Read on for the finalists and winners in all five categories. Category winners are indicated in bold:
News and Notes
Member Profile – Jeffrey Lockwood
Wyoming Representative and Chair of the 6-Word Mystery Contest
Jeffrey Lockwood grew up in New Mexico and spent youthful afternoons enchanted by feeding grasshoppers to black widow spiders in his backyard. This might account for both his scientific and literary affinities.
He earned a doctorate in entomology from Louisiana State University and worked for 15 years as an insect ecologist at the University of Wyoming. He became a world-renowned assassin, developing a method for efficiently killing billions of insects (mostly pests but there’s always the innocent bystander during a hit). This contact with death drew him into questions of justice, violence, and evil.
He metamorphosed into an appointment in the department of philosophy and the program in creative writing. Unable to escape his childhood, he’s written many award-winning works including a collection of essays titled Grasshopper Dreaming: Reflections on Killing and Loving (Skinner House, 2002), along with non-fiction books about the devastation of the West by locust swarms, the use of insects to wage biological warfare, and the terror humans experience during six-legged home invasions.
Pondering the dark side of humanity led him to the realm of the murder mystery. These days, he explores how the anti-hero of crime noir sheds existentialist light on the human condition. He has published a three-book noir mystery series featuring an ex-cop-turned-exterminator (Poisoned Justice, Murder on the Fly, and Lethal Fetish with Pen-L press). Most recently, he has published several Holmesian pastiches in various magazines.

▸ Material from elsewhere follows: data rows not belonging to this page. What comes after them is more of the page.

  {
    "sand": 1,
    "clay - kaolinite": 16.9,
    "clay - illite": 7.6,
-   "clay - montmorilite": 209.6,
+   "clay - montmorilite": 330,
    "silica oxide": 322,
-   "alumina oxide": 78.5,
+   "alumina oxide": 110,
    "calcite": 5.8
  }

His strangest venture into the realm of mystery was through writing the libretto for a chamber opera that tells the story of “North America’s greatest ecological mystery”—the disappearance of the Rocky Mountain locust, an insect that blackened the skies of the West, until something or someone caused its sudden demise. The three scenes of this continental-scale whodunit can be viewed at: https://youtu.be/L_4xzj7gAjA, https://youtu.be/KyK4jQwcfcw, and https://youtu.be/tuq1U815e6Q.
Review from RMMWA VP—this is an awesome production, be sure to watch it!

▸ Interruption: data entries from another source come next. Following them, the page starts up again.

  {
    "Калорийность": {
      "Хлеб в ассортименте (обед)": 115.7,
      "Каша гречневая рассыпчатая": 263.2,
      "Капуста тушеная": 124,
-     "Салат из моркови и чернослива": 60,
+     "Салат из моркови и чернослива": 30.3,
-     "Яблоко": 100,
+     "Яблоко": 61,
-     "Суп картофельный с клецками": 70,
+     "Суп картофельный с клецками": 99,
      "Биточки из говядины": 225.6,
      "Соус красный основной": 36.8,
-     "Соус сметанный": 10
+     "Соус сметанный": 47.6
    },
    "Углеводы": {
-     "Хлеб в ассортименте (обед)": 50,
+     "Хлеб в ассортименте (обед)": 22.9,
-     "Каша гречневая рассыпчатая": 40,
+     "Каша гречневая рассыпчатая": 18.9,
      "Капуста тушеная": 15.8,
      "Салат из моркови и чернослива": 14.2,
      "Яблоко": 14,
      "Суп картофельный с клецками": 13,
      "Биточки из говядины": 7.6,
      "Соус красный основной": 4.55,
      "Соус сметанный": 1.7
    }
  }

AND, check out Lockwood’s recently release podcast, “Once Upon a Meadow”–a series of stories for 4 to 9-year-olds (and for grownups with children, grandchildren, or an inner child) that integrate tales of diverse animals figuring out how to live together despite their differences (you can imagine the implicit elements of social and environmental justice, without our being pedantic because we figure that children are plenty smart with being told “the moral of the story”). I wrote the stories and provided the audio narration: https://www.onceuponameadow.com/
Why I’m involved in RMMWA
I’m involved in RMMWA for the same reason that mystery readers become drawn into a story. It’s not the cover art, plot, setting, or dialogue that keeps you going—it’s the characters. The people of RMMWA are tremendously creative, unwaveringly supportive, and wickedly capable. I’m not a best-selling mystery writer; I’m a lover of mystery writing (and reading, of course). And RMMWA warmly welcomes the unpublished, self-published, short story published, small publisher published, and big-time publisher published with equal enthusiasm. This chapter of the MWA is a genuine community, where characters of all sorts (and there are some “characters”) celebrate writing, whether it’s a six-word mystery (Lockwood chairs the esteemed 6-Word Mystery Contest) or a six-book contract.